(DESCRIPTION OF THE TASK):
Starting with the line that holds "hfov_deg: 28.0" and stopping after the line that holds "hfov_deg: 54.4", repeat the lines below word for word, without the pictures.
----
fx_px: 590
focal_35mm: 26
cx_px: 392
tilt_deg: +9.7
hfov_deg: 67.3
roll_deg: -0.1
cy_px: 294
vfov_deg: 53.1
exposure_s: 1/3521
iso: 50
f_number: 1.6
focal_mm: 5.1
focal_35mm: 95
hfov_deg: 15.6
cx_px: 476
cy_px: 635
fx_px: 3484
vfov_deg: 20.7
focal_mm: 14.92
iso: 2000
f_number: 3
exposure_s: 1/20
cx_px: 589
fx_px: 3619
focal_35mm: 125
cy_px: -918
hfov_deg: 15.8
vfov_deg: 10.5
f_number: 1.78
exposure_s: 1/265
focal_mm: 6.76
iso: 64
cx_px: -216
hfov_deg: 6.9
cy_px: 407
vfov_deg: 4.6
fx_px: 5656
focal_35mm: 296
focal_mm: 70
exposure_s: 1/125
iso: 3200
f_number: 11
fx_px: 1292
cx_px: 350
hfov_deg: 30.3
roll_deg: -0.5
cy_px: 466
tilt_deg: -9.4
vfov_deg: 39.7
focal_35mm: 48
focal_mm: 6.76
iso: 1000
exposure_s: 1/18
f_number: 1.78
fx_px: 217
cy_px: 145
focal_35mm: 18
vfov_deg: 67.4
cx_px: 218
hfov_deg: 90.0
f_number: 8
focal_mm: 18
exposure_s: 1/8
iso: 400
----
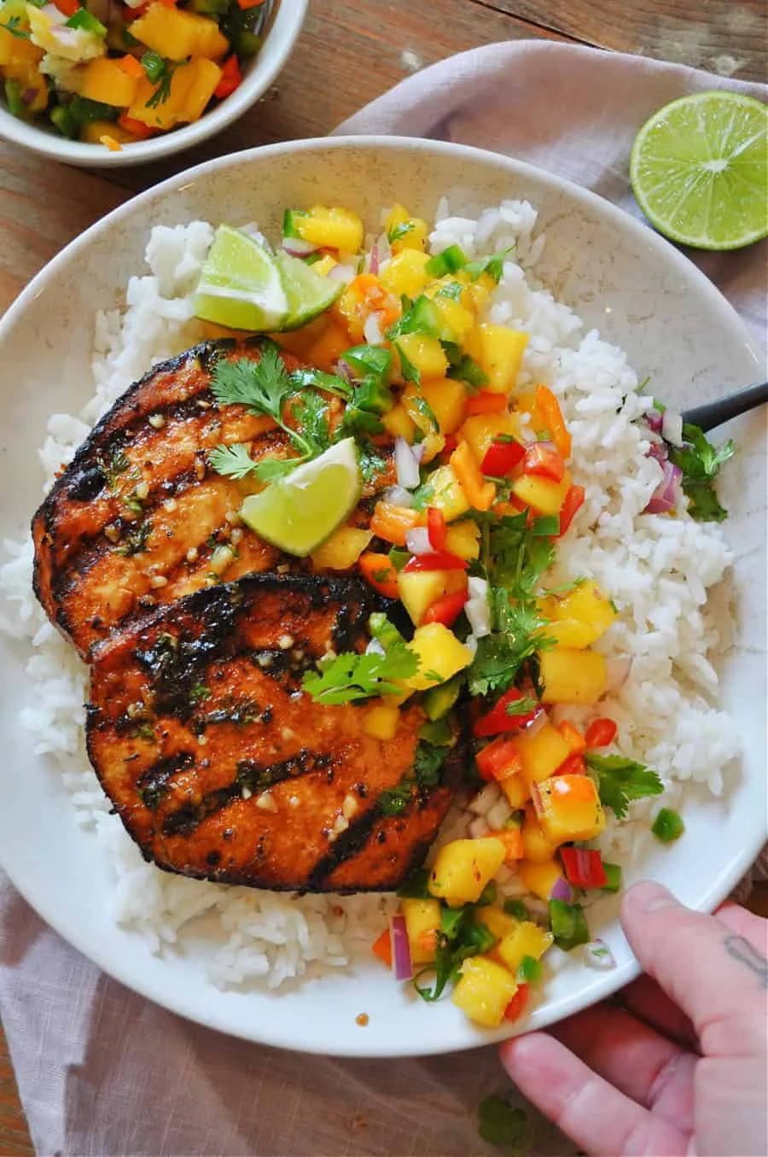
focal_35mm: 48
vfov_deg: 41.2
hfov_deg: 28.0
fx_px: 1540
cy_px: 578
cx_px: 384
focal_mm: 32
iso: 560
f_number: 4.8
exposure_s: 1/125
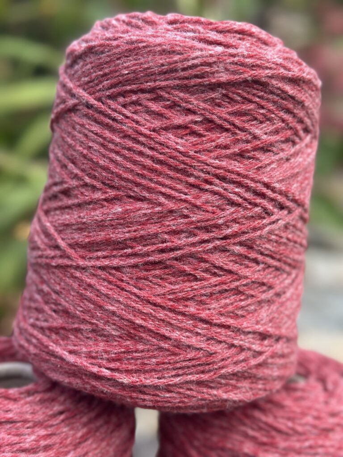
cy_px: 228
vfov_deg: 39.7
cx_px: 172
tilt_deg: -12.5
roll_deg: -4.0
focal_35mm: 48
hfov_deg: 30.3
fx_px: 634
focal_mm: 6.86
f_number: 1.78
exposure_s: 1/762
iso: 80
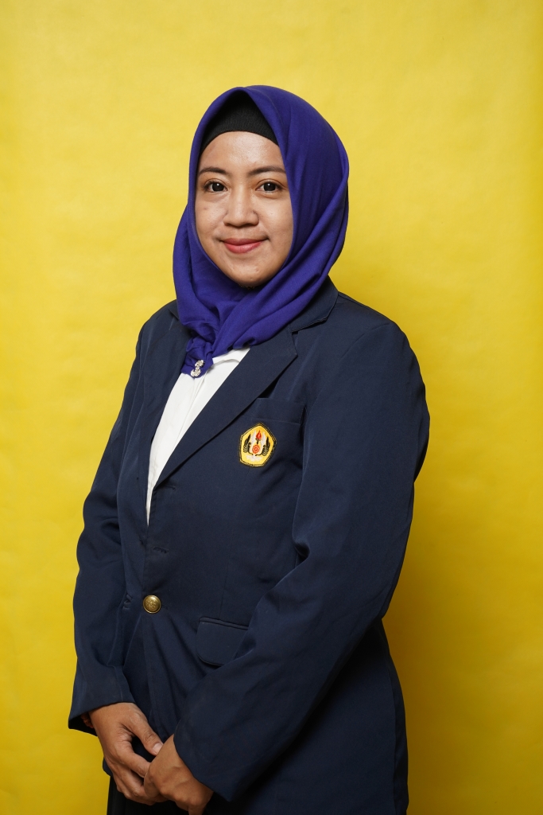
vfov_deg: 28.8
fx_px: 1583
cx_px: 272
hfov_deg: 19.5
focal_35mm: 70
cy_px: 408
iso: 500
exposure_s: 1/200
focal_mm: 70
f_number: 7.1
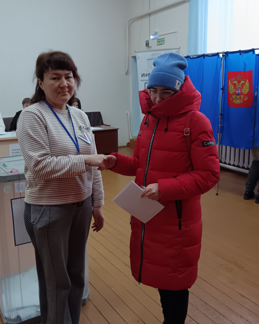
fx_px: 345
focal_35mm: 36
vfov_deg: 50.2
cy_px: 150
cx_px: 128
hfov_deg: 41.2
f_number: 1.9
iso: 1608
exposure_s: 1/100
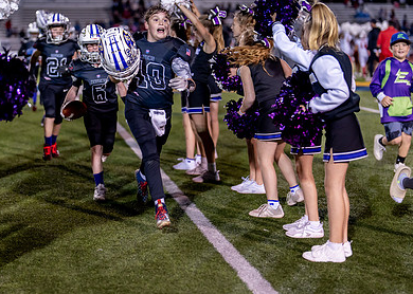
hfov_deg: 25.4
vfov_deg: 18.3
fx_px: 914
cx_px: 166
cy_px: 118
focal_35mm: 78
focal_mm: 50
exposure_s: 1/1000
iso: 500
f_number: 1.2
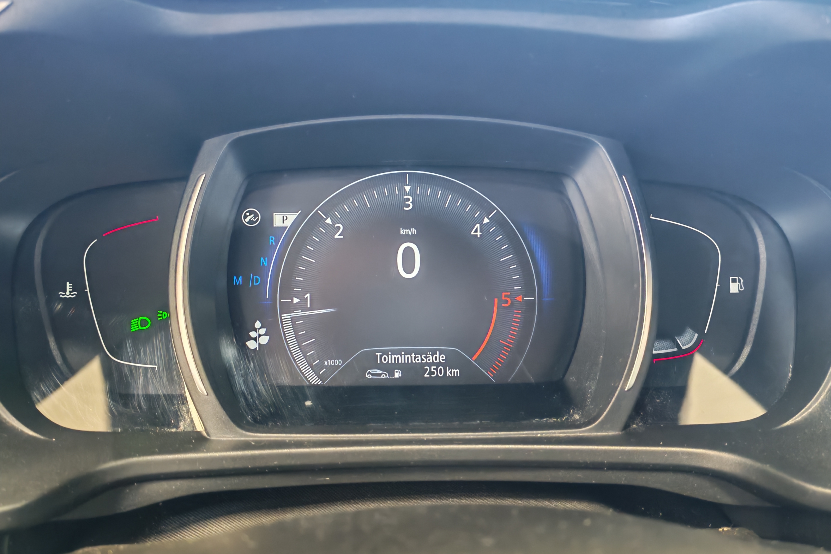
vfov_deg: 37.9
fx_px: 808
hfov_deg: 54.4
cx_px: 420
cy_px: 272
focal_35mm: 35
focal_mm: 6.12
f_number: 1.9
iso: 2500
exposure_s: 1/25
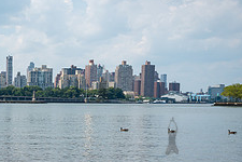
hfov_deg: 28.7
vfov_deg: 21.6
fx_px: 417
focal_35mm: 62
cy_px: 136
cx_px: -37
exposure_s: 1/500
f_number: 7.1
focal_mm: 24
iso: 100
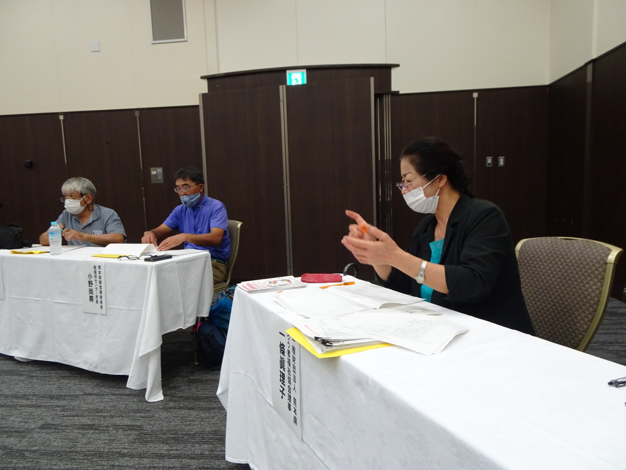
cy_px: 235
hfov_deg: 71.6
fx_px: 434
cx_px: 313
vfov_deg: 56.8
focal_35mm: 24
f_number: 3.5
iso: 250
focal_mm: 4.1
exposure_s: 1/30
----
(RESPONSE BELOW):
hfov_deg: 28.0
fx_px: 1540
cy_px: 578
cx_px: 384
focal_mm: 32
iso: 560
f_number: 4.8
exposure_s: 1/125
cy_px: 228
vfov_deg: 39.7
cx_px: 172
tilt_deg: -12.5
roll_deg: -4.0
focal_35mm: 48
hfov_deg: 30.3
fx_px: 634
focal_mm: 6.86
f_number: 1.78
exposure_s: 1/762
iso: 80
vfov_deg: 28.8
fx_px: 1583
cx_px: 272
hfov_deg: 19.5
focal_35mm: 70
cy_px: 408
iso: 500
exposure_s: 1/200
focal_mm: 70
f_number: 7.1
fx_px: 345
focal_35mm: 36
vfov_deg: 50.2
cy_px: 150
cx_px: 128
hfov_deg: 41.2
f_number: 1.9
iso: 1608
exposure_s: 1/100
hfov_deg: 25.4
vfov_deg: 18.3
fx_px: 914
cx_px: 166
cy_px: 118
focal_35mm: 78
focal_mm: 50
exposure_s: 1/1000
iso: 500
f_number: 1.2
vfov_deg: 37.9
fx_px: 808
hfov_deg: 54.4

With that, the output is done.